(Data records)

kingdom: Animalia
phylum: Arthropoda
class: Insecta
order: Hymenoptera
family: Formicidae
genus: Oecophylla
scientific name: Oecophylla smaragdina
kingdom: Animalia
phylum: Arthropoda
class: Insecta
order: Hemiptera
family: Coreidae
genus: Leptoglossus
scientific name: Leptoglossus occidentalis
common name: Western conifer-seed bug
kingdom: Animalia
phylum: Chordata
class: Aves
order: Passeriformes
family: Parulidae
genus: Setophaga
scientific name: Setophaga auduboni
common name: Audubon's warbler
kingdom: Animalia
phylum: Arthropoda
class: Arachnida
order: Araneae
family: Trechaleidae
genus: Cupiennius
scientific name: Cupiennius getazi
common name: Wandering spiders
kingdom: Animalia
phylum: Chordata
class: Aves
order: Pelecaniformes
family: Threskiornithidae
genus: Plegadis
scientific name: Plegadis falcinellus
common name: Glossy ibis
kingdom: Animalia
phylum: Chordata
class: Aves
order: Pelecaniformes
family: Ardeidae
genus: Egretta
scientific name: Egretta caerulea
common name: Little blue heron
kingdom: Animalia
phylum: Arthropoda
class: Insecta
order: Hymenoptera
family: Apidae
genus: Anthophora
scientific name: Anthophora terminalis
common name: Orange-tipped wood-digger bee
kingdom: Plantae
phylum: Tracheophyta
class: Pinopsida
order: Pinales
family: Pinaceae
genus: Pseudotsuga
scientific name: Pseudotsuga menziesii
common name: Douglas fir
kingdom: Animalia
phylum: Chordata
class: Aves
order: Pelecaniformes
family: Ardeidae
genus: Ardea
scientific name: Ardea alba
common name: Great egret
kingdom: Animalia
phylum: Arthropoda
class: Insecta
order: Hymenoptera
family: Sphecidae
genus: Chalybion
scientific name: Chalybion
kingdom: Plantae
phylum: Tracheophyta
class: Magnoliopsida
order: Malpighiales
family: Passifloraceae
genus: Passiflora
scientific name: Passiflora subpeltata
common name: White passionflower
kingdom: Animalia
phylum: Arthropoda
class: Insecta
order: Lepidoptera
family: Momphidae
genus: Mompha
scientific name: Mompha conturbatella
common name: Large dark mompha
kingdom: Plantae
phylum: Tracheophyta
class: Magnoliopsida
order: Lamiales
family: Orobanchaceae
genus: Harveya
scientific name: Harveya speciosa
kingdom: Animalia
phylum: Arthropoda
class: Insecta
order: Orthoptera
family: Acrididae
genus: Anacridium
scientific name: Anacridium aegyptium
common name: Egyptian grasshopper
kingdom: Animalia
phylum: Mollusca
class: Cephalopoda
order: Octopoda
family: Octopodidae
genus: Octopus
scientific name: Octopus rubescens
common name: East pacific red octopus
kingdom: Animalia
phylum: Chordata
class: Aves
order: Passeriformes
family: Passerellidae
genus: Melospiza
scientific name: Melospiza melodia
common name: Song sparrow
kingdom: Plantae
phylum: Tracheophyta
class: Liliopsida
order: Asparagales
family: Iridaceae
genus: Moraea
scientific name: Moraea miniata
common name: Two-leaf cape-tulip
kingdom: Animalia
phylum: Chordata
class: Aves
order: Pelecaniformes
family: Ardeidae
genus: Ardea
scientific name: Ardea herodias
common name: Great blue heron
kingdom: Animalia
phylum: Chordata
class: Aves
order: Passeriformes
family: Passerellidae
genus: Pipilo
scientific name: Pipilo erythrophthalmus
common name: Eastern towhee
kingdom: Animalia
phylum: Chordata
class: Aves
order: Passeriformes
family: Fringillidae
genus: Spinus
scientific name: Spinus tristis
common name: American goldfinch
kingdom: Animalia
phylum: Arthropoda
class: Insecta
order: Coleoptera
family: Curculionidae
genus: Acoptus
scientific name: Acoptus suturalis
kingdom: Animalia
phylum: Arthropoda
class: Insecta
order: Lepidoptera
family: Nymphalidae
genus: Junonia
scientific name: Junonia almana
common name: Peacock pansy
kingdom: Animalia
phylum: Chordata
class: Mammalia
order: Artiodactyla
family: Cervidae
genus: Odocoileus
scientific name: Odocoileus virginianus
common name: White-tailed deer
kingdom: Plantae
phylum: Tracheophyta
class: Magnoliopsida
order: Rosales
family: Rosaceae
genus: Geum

→ SET PROBLEM
Convert all the records above into a JSON list of strings, one string per line, leaving out blank lines.

→ SOLUTION TO THIS PROBLEM
[
  "kingdom: Animalia",
  "phylum: Arthropoda",
  "class: Insecta",
  "order: Hymenoptera",
  "family: Formicidae",
  "genus: Oecophylla",
  "scientific name: Oecophylla smaragdina",
  "kingdom: Animalia",
  "phylum: Arthropoda",
  "class: Insecta",
  "order: Hemiptera",
  "family: Coreidae",
  "genus: Leptoglossus",
  "scientific name: Leptoglossus occidentalis",
  "common name: Western conifer-seed bug",
  "kingdom: Animalia",
  "phylum: Chordata",
  "class: Aves",
  "order: Passeriformes",
  "family: Parulidae",
  "genus: Setophaga",
  "scientific name: Setophaga auduboni",
  "common name: Audubon's warbler",
  "kingdom: Animalia",
  "phylum: Arthropoda",
  "class: Arachnida",
  "order: Araneae",
  "family: Trechaleidae",
  "genus: Cupiennius",
  "scientific name: Cupiennius getazi",
  "common name: Wandering spiders",
  "kingdom: Animalia",
  "phylum: Chordata",
  "class: Aves",
  "order: Pelecaniformes",
  "family: Threskiornithidae",
  "genus: Plegadis",
  "scientific name: Plegadis falcinellus",
  "common name: Glossy ibis",
  "kingdom: Animalia",
  "phylum: Chordata",
  "class: Aves",
  "order: Pelecaniformes",
  "family: Ardeidae",
  "genus: Egretta",
  "scientific name: Egretta caerulea",
  "common name: Little blue heron",
  "kingdom: Animalia",
  "phylum: Arthropoda",
  "class: Insecta",
  "order: Hymenoptera",
  "family: Apidae",
  "genus: Anthophora",
  "scientific name: Anthophora terminalis",
  "common name: Orange-tipped wood-digger bee",
  "kingdom: Plantae",
  "phylum: Tracheophyta",
  "class: Pinopsida",
  "order: Pinales",
  "family: Pinaceae",
  "genus: Pseudotsuga",
  "scientific name: Pseudotsuga menziesii",
  "common name: Douglas fir",
  "kingdom: Animalia",
  "phylum: Chordata",
  "class: Aves",
  "order: Pelecaniformes",
  "family: Ardeidae",
  "genus: Ardea",
  "scientific name: Ardea alba",
  "common name: Great egret",
  "kingdom: Animalia",
  "phylum: Arthropoda",
  "class: Insecta",
  "order: Hymenoptera",
  "family: Sphecidae",
  "genus: Chalybion",
  "scientific name: Chalybion",
  "kingdom: Plantae",
  "phylum: Tracheophyta",
  "class: Magnoliopsida",
  "order: Malpighiales",
  "family: Passifloraceae",
  "genus: Passiflora",
  "scientific name: Passiflora subpeltata",
  "common name: White passionflower",
  "kingdom: Animalia",
  "phylum: Arthropoda",
  "class: Insecta",
  "order: Lepidoptera",
  "family: Momphidae",
  "genus: Mompha",
  "scientific name: Mompha conturbatella",
  "common name: Large dark mompha",
  "kingdom: Plantae",
  "phylum: Tracheophyta",
  "class: Magnoliopsida",
  "order: Lamiales",
  "family: Orobanchaceae",
  "genus: Harveya",
  "scientific name: Harveya speciosa",
  "kingdom: Animalia",
  "phylum: Arthropoda",
  "class: Insecta",
  "order: Orthoptera",
  "family: Acrididae",
  "genus: Anacridium",
  "scientific name: Anacridium aegyptium",
  "common name: Egyptian grasshopper",
  "kingdom: Animalia",
  "phylum: Mollusca",
  "class: Cephalopoda",
  "order: Octopoda",
  "family: Octopodidae",
  "genus: Octopus",
  "scientific name: Octopus rubescens",
  "common name: East pacific red octopus",
  "kingdom: Animalia",
  "phylum: Chordata",
  "class: Aves",
  "order: Passeriformes",
  "family: Passerellidae",
  "genus: Melospiza",
  "scientific name: Melospiza melodia",
  "common name: Song sparrow",
  "kingdom: Plantae",
  "phylum: Tracheophyta",
  "class: Liliopsida",
  "order: Asparagales",
  "family: Iridaceae",
  "genus: Moraea",
  "scientific name: Moraea miniata",
  "common name: Two-leaf cape-tulip",
  "kingdom: Animalia",
  "phylum: Chordata",
  "class: Aves",
  "order: Pelecaniformes",
  "family: Ardeidae",
  "genus: Ardea",
  "scientific name: Ardea herodias",
  "common name: Great blue heron",
  "kingdom: Animalia",
  "phylum: Chordata",
  "class: Aves",
  "order: Passeriformes",
  "family: Passerellidae",
  "genus: Pipilo",
  "scientific name: Pipilo erythrophthalmus",
  "common name: Eastern towhee",
  "kingdom: Animalia",
  "phylum: Chordata",
  "class: Aves",
  "order: Passeriformes",
  "family: Fringillidae",
  "genus: Spinus",
  "scientific name: Spinus tristis",
  "common name: American goldfinch",
  "kingdom: Animalia",
  "phylum: Arthropoda",
  "class: Insecta",
  "order: Coleoptera",
  "family: Curculionidae",
  "genus: Acoptus",
  "scientific name: Acoptus suturalis",
  "kingdom: Animalia",
  "phylum: Arthropoda",
  "class: Insecta",
  "order: Lepidoptera",
  "family: Nymphalidae",
  "genus: Junonia",
  "scientific name: Junonia almana",
  "common name: Peacock pansy",
  "kingdom: Animalia",
  "phylum: Chordata",
  "class: Mammalia",
  "order: Artiodactyla",
  "family: Cervidae",
  "genus: Odocoileus",
  "scientific name: Odocoileus virginianus",
  "common name: White-tailed deer",
  "kingdom: Plantae",
  "phylum: Tracheophyta",
  "class: Magnoliopsida",
  "order: Rosales",
  "family: Rosaceae",
  "genus: Geum"
]